Die Luftvergolderin von Jeannine Meighörner

Hist. Frauenpower

Jeannine Meighörner ist ein Fan von historischen Frauengestalten und porträtiert diese auch regelmäßig. Diesmal hat es ihr Anna von Böhmen und Ungarn „angetan“.

Die Vita der jungen Anna ist abenteuerlich genug. In der sogenannten „Doppelhochzeit von Wien“ heiratet sie 1515 als Zwölfjährige den 56-jährigen Kaiser Maximilian und zieht mit ihm in die Residenz nach Innsbruck.

Nach seinem Tod 1519 ist sie nach wie vor unberührt und soll, wie es im Heiratskontrakt vorgesehen ist, eigentlich Maximilians Enkel Ferdinand heiraten. Doch der hat zunächst andere Pläne. Anna ist ein wenig anders als die üblichen Bräute, die man aus dynastischen Gründen verheiratet. Sie nimmt das Heft selbst in die Hand und engagiert Hans Maler, einen Porträtmaler aus Schwaz. Er soll ein Abbild schaffen, das ihr einen neuen Ehemann bringt. Nach einigem hin und her, nimmt sie dann Ferdinand doch zur Gemahlin. Noch weiß das junge Paar nicht, was das Schicksal für sie bereit hält. Wieder erwarten wird die Ehe glücklich und mit 15 Kindern gesegnet, von denen 12 das Erwachsenenalter erleben. Auch im Privatleben ist sie eine unkonventionelle Frau. Sie stillt und erzieht ihre Kinder selbst.
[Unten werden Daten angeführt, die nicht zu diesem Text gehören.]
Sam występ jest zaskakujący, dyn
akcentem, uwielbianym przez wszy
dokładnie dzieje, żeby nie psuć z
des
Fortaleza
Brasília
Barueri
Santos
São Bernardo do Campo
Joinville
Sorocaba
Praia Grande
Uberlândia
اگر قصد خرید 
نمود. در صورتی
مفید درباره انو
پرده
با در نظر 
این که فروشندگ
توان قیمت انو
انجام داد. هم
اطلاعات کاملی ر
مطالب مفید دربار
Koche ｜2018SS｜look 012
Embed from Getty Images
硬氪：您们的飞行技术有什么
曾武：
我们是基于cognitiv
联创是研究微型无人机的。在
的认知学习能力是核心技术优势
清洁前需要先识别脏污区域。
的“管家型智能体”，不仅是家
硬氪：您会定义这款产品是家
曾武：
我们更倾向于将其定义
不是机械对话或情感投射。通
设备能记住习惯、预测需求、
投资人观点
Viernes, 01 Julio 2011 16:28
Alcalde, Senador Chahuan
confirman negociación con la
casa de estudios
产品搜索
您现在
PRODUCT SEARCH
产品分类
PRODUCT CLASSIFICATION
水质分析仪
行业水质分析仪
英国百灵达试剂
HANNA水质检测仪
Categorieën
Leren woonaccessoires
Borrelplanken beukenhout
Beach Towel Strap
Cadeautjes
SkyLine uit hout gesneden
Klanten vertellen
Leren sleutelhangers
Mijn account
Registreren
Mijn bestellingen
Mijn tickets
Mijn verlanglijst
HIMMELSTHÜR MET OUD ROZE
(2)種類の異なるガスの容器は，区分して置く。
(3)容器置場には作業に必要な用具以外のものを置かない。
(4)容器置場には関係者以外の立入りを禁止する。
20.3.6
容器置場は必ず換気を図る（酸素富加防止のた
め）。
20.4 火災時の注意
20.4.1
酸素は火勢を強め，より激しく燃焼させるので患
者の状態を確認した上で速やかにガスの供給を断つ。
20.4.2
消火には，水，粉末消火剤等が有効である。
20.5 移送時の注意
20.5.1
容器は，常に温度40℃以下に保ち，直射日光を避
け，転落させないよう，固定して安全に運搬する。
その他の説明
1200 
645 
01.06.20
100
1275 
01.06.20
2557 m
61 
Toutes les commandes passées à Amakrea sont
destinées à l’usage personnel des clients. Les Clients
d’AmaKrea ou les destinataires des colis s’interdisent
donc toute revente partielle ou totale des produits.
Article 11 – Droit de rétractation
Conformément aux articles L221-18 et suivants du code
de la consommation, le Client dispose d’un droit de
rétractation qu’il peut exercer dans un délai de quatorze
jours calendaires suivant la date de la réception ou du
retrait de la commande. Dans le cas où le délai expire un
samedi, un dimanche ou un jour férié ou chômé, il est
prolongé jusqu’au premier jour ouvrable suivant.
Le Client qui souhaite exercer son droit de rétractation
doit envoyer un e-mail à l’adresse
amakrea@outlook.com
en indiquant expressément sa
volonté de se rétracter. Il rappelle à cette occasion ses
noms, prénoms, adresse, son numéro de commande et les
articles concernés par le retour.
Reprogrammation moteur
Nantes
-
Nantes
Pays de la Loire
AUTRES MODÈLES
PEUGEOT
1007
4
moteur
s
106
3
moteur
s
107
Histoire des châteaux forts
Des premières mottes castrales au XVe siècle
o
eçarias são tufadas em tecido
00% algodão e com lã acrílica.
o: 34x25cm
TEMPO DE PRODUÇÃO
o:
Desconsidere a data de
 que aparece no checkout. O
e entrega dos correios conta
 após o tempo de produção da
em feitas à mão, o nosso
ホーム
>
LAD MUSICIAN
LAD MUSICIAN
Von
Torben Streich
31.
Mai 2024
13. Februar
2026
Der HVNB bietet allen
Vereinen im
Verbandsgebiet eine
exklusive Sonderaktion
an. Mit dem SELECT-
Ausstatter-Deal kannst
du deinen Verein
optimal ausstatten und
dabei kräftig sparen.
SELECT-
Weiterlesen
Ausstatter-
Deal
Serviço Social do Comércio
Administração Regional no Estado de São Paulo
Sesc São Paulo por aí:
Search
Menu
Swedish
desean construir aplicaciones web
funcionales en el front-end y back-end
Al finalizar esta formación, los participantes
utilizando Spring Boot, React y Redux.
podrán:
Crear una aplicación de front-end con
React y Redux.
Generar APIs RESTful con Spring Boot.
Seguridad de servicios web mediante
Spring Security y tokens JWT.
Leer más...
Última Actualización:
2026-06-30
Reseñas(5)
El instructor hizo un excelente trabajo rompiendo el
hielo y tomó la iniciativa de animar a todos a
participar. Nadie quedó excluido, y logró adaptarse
Anna hat ein reges Interesse an den Regierungsgeschäften und ist ihrem Mann eine gute Ratgeberin. Dass Ferdinand 1558 nach dem Verzicht seines Bruders Karl V., Kaiser des Heiligen Römischen Reiches Deutscher Nation wird, erlebt sie nicht mehr. Sie stirbt im Jänner 1547 nach der Geburt ihrer Tochter Johanna im Kindbett. Ferdinand lässt sie im goldenen Kleid, das sie damals auf dem Brautbild getragen im Prager Veitsdom bestatten.

Hans Maler begleitet Anna und Ferdinand lange Jahre als Hofmaler und verschwindet auf einer Reise nach Ulm spurlos.

Meine Meinung:

Der ungewöhnliche Titel „Luftvergolderin“ passt wunderbar zu diesem historischen Roman. Zum einem stammt Hans Maler aus einer Vergolder-Familie und zum anderen sind goldblonde Locken und mit Goldfäden durchwirkte Stoffe modern. Alles Gold also!

Gut gelungen ist die Beschreibung der „kleinen Ungarin“ wie sie von Hans Maler genannt wird aus seiner, der Maler-Sicht. So erfahren wir viele Details der herrschaftlichen Kleidung und des opulenten Schmucks. Dann wechselt die Perspektive und das Hofleben rückt in den Fokus. Hier kann der Leser das steife Hofzeremoniell miterleben und nach einem weiteren Wechsel erhalten wir Einblicke in Annas Leben als Ehefrau und Mutter.

Der Schreibstil ist abwechslungsreich und amüsant. Die bildhaften Darstellungen lassen die Hofburg zu Innsbruck gleich dreidimensional auferstehen.

Die historischen Details sind in der Geschichte schön verpackt (um nicht zu sagen versteckt). So erfahren wir, dass Anna und ihr Bruder Ludwig aus rein dynastischen und Bündnispolitischen Gründen verheiratet werden. In der Doppelhochzeit, die von ihr Vater Vladislav II. von Böhmen und Ungarn gemeinsam mit Maximilian I., eingefädelt wurde, heiraten Anna und ihr neunjähriger Bruder Ludwig das Geschwisterpaar Ferdinand von Habsburg und die ebenfalls neunjährige Maria von Habsburg, beides Enkel von Maximilian. Ziemlich vorausschauend, denn wenn Vladislav stirbt, kommen Böhmen, Mähren und Kroatien ins Haus Habsburg. Egal ob über Ludwig oder Anna.

So wird auch die Schlacht bei Mohács von 1526, in der ihr Bruder stirbt, und die erste Belagerung Wiens 1529 durch die Türken in den Roman eingeflochten. Nach dem Tod Ludwigs ist Ferdinand durch Anna König von Böhmen und Ungarn.

Anders als im Buch verschwindet Hans Maler in Wirklichkeit nicht, sondern stirbt 1520 in Schwaz.

Interessant ist auch der Epilog, denn der erzählt die Geschichte des Brautbildes weiter, das auch die NS-Zeit überstanden hat, nachdem es in den Besitz einer jüdischen Familie gekommen ist. Da hätte ich mir eine ausführlichere Geschichte erhofft.

Fazit:

Ein opulenter historischer Roman, der das Leben der Anna von Ungarn, die als Kind getreu dem Motto „bella gerant alii tu felix Austria nube“ verheiratet wurde, beschreibt. Ich kann das Buch jedem empfehlen, der sich ausführlich mit den Frauen der Habsburger beschäftigen möchte. Gerne gebe ich hier 5 Sterne.